The Big Book of Alcoholics Anonymous says:
‘To be doomed to an alcoholic death or to live on a spiritual basis are not always easy alternatives to face… after a while we had to face the fact that we must find a spiritual basis of life – or else.’
Many recovering alcoholics and addicts do come to believe.
They make a choice to believe in a Higher Power, a power greater than themselves. This can be anything, from the Number 11 Bus, to the recovery group itself or a traditional faith in God.
But society is becoming increasingly secular.
People, especially youngsters, coming into Twelve Step fellowships today, might have little or no religious or spiritual background. Many meetings take place in church buildings, like these beautiful London churches pictured here. With 12-step meetings so centred on God, spirituality and the Higher Power, does this make it harder for those without faith to recover?

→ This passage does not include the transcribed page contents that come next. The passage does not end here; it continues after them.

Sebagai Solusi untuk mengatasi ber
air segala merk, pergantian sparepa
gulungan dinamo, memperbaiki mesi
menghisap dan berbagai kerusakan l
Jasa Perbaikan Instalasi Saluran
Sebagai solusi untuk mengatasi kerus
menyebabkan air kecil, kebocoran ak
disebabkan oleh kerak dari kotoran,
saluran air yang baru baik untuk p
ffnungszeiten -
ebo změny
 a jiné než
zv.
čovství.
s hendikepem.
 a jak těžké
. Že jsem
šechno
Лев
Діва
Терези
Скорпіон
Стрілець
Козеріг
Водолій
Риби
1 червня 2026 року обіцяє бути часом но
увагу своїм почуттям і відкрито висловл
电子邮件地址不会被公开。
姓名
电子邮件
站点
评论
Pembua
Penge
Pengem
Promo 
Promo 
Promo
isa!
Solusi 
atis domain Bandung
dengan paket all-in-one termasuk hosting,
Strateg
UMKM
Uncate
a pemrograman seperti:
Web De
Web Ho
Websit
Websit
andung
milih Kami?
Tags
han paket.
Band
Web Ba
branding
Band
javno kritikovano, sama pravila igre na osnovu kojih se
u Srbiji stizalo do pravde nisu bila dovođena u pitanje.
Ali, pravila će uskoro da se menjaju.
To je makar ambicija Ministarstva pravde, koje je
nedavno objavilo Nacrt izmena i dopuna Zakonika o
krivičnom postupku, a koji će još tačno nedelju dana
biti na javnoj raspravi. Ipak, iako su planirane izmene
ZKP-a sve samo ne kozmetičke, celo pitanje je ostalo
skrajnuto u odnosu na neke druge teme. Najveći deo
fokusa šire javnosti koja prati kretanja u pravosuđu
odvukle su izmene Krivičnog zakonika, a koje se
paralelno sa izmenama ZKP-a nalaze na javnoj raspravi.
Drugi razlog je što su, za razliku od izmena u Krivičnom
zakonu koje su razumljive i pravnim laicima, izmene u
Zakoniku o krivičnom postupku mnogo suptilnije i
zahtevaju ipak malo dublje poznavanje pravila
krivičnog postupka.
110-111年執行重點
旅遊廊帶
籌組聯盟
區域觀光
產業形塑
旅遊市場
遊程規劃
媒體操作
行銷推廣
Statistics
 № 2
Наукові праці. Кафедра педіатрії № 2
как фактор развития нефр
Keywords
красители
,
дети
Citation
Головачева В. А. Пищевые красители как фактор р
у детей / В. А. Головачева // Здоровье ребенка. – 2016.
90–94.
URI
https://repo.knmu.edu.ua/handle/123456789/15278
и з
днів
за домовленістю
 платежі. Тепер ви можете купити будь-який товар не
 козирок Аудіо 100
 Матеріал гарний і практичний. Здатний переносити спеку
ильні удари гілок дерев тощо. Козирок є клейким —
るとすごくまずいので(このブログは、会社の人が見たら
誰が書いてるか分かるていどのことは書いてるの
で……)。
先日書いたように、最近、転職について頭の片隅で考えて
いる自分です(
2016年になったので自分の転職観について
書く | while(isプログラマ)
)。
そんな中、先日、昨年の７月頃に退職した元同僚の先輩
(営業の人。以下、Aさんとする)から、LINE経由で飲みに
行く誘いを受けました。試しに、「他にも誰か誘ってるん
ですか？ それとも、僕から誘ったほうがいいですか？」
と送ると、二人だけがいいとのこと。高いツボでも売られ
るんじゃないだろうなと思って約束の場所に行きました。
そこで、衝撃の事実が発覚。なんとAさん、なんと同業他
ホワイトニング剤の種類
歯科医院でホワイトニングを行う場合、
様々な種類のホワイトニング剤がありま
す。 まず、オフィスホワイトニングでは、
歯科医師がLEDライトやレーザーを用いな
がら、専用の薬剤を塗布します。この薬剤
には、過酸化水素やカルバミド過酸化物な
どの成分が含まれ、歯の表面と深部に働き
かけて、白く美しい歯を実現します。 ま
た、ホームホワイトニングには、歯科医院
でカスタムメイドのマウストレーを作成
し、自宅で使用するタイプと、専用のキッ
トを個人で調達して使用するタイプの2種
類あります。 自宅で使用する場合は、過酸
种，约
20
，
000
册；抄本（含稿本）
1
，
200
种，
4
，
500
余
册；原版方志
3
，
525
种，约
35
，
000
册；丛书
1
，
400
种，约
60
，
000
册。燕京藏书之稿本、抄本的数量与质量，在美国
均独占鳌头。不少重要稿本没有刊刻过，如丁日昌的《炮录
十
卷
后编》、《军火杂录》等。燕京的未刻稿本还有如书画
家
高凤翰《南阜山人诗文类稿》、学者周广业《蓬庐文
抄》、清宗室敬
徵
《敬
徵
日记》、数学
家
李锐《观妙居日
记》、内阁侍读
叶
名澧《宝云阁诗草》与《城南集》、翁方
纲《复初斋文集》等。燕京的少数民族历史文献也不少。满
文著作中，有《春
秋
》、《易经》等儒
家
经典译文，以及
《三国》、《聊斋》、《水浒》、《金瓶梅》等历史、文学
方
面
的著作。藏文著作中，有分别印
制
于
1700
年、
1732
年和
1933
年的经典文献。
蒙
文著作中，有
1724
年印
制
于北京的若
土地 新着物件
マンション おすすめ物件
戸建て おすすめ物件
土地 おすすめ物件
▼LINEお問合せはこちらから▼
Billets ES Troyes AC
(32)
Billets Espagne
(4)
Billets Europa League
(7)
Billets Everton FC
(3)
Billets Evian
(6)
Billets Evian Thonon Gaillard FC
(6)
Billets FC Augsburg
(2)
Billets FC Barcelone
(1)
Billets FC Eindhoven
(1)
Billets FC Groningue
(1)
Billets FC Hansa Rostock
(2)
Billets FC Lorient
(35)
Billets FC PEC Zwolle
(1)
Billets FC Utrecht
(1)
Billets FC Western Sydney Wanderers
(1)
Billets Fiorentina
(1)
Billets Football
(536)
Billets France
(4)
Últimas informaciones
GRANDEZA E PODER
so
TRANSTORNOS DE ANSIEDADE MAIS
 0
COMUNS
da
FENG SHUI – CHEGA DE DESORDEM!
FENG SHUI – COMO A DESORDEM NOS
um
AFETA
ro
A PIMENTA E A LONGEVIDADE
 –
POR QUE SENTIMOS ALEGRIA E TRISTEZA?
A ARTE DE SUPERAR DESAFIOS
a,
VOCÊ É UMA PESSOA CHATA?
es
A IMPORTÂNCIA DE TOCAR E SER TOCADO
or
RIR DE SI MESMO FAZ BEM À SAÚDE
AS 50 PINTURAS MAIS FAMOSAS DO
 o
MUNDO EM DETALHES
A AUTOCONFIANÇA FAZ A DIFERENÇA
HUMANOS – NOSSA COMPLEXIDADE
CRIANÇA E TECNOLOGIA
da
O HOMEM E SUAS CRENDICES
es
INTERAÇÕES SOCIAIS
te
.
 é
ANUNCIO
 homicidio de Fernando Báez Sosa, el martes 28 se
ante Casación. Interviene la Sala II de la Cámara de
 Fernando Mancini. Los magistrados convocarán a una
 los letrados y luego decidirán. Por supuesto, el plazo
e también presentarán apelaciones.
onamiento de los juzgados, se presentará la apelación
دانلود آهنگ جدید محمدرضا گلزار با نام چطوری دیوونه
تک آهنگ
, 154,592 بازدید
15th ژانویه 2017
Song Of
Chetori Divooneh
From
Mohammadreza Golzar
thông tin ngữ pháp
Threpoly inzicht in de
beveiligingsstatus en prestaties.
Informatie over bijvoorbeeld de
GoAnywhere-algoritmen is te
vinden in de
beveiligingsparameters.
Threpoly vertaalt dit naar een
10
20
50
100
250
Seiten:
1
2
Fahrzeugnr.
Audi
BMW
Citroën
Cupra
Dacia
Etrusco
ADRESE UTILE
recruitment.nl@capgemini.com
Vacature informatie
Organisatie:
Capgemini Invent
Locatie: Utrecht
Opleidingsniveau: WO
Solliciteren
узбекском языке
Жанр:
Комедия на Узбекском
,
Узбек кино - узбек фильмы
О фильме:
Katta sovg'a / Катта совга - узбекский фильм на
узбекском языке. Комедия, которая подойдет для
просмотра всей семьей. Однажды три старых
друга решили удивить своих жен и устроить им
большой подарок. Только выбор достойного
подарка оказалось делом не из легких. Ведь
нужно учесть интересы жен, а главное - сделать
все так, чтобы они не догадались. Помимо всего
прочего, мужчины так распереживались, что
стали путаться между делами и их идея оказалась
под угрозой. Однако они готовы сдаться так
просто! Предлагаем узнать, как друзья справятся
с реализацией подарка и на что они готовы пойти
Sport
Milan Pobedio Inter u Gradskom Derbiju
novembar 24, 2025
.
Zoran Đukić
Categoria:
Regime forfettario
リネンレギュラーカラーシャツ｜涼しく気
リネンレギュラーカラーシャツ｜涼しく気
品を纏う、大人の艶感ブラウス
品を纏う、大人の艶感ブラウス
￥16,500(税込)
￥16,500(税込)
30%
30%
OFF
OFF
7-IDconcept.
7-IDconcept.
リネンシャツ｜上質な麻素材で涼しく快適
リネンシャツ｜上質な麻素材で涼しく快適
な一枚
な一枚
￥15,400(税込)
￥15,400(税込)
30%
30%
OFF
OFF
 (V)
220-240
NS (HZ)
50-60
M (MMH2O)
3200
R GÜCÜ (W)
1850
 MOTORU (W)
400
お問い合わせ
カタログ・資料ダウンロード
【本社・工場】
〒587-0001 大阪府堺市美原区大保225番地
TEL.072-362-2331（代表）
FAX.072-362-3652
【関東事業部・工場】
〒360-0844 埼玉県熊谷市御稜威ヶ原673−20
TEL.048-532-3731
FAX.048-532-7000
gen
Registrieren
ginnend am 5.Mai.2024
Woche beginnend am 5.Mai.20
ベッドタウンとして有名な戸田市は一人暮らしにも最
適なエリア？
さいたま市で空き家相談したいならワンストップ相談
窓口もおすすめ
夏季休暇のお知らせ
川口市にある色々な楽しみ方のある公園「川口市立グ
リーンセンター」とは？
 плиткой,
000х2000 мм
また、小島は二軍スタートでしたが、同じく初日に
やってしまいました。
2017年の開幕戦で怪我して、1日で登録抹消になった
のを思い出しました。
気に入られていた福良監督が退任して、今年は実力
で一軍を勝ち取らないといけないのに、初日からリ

This website looks at the Who, What, When, Why and How of the Higher Power
The aim is to provide a resource of latest research, news and literature around the world, especially for newcomers, on the place of God, or no God, in the 12 Step programmes.
The Higher Power Project
This website is not formally affiliated with but is inspired in part by the Higher Power Project at Chester University. The author is a research associate at the project and built this site for a ‘Sandbox’ assignment in the Masters in Digital Journalism at Goldsmiths, University of London.